Classical Fourier Transforms

Komaravolu Chandrasekharan
Publisher:
Springer
Publication Date:
1989
Number of Pages:
172
Format:
Paperback
Series:
Universitext
Price:
119.00
ISBN:
9783540502487
Category:
General
BLL Rating:

The Basic Library List Committee suggests that undergraduate mathematics libraries consider this book for acquisition.

[Reviewed by
Allen Stenger
, on
12/12/2017
]

This is a concise and very focused introduction to the theory of Fourier transforms of functions defined on the real line. The prerequisites are a modest grasp of Lebesgue integration (mostly the convergence theorems); it’s also helpful to be familiar with Fourier series, as the book uses these for motivation in some cases.

This is primarily a pure-math view of the subject. It does show how Fourier transforms can be used to show the existence and uniqueness of solutions to two heat equations (differential equations), but does not show how to solve them. It also gives applications to other pure-math areas, such as the central limit theorem and Tauberian theorems.

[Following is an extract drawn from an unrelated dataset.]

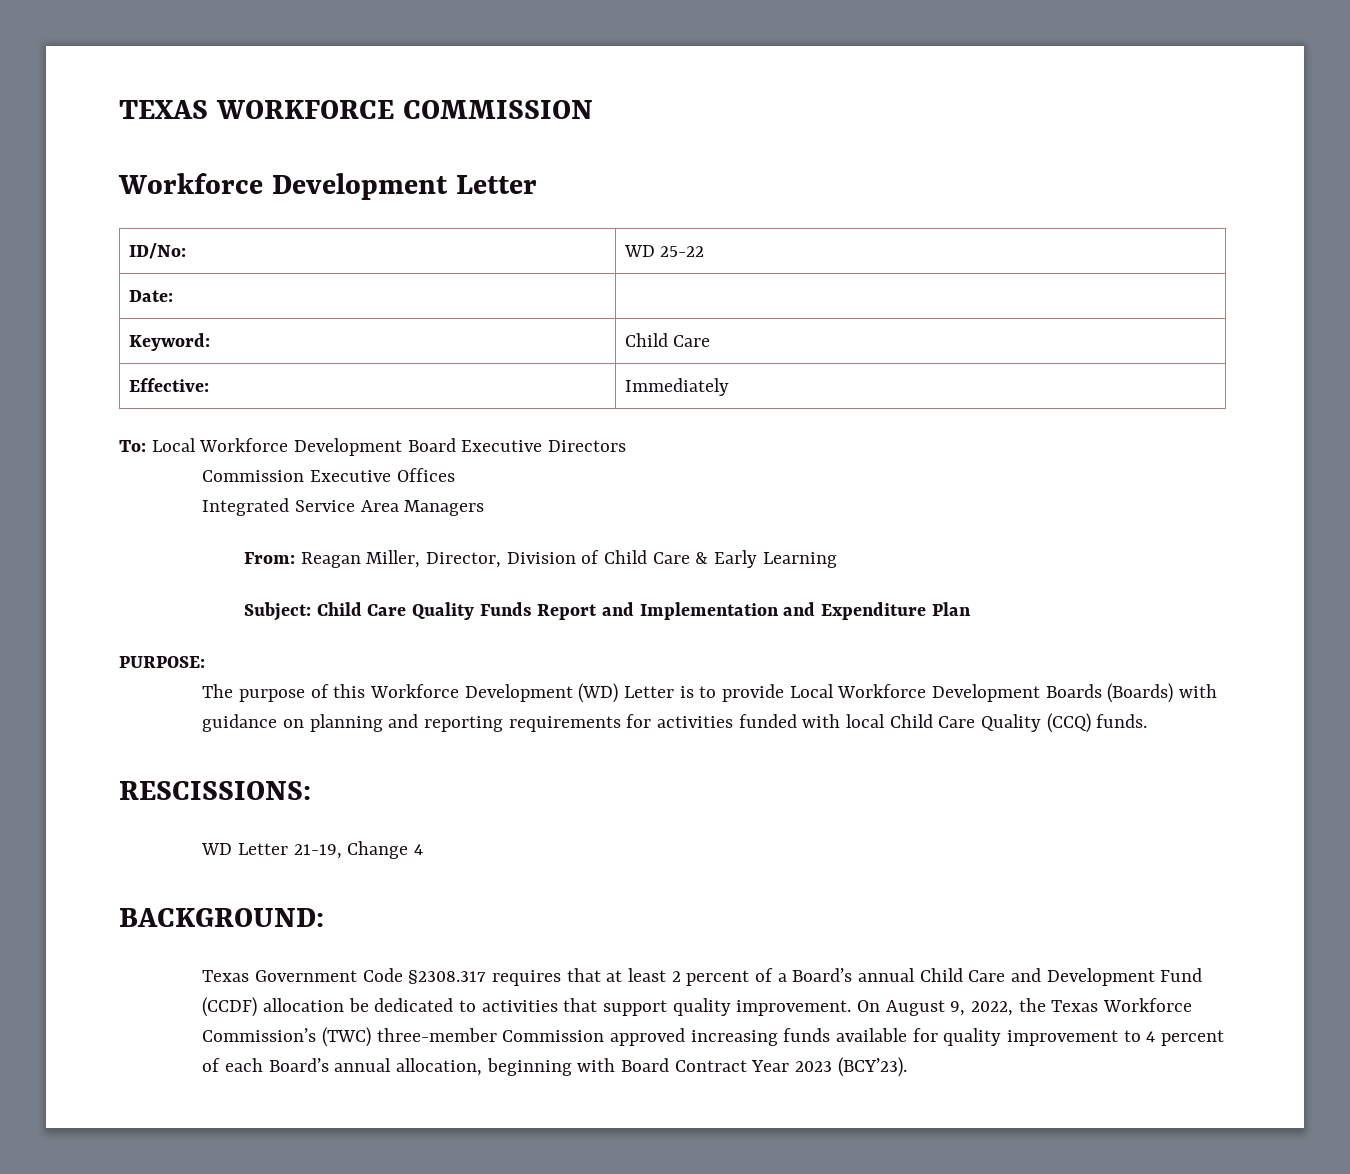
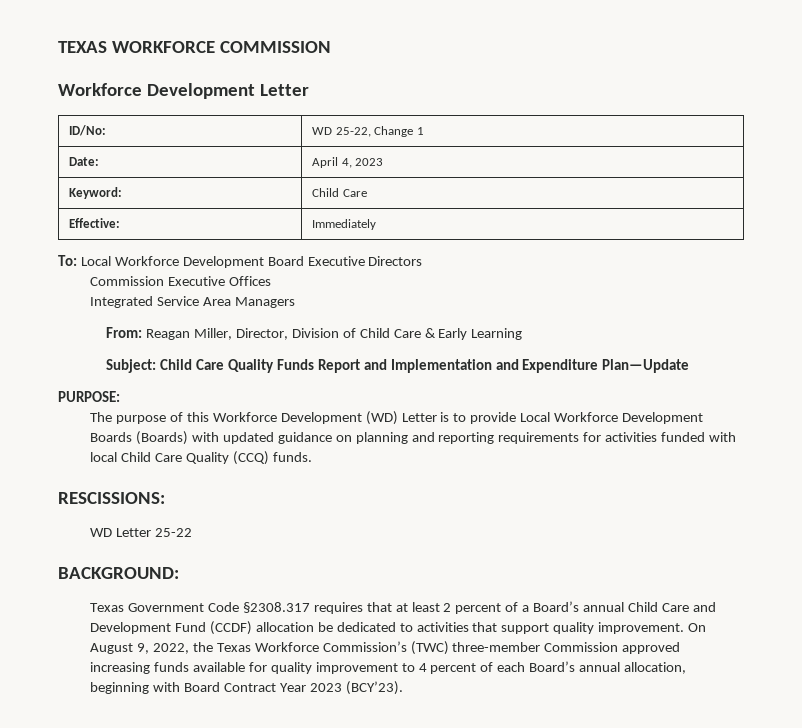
[660,246,705,257] [128,290,173,302] 25-22 // Date: | -> [335,126,424,137] [69,157,100,166] [312,157,384,168] 25-22, Change 1 // Date: | April 4, 2023
[931,602,971,616] Plan -> [602,359,690,373] Plan—Update
(1217, 691) none -> [222,432,274,444] updated
[293,841,423,859] 21-19, Change 4 -> [154,528,192,537] 25-22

The first half of the book (Chapter 1) deals with the theory for $L^1$ functions. The theory is most straightforward in this case, and many of the uses of Fourier transforms are for $L^1$ functions. The main drawback is that the transform of an $L^1$ function may not be $L^1$, so the transform is not always invertible. Most of the rest of the book (Chapter 2) deals with $L^2$ functions; the theory is more symmetric here because the transforms are also $L^2$ functions, but it is harder to get started because the naive approach of defining the transform as an integral doesn’t always converge for $L^2$ functions, and the definition has to be bootstrapped. This chapter depends heavily on the $L^1$ theory. The rest of the book (Chapter 3) looks briefly at Fourier-Stieltjes transforms, a generalization of the $L^1$ theory.

I like this book because it is modern without being abstract. The “classical” in the title means both that it sticks to to real line, and that it (generally) avoids the Banach algebra approach. Most treatments of Fourier transforms are aimed at the applications in physics, and do not go into as much depth into the theory as this book does. Another good but extremely concise treatment (that does include Banach algebras) is in Rudin’s Real and Complex Analysis. An older book that goes into even more depth is Titchmarsh’s Introduction to The Theory of Fourier Integrals. Wiener’s The Fourier Integral and Certain of its Applications has a lot of overlap with this book, but is not as balanced and focuses on Wiener’s research interests.

Allen Stenger is a math hobbyist and retired software developer. He is an editor of the Missouri Journal of Mathematical Sciences. His personal web page is allenstenger.com. His mathematical interests are number theory and classical analysis.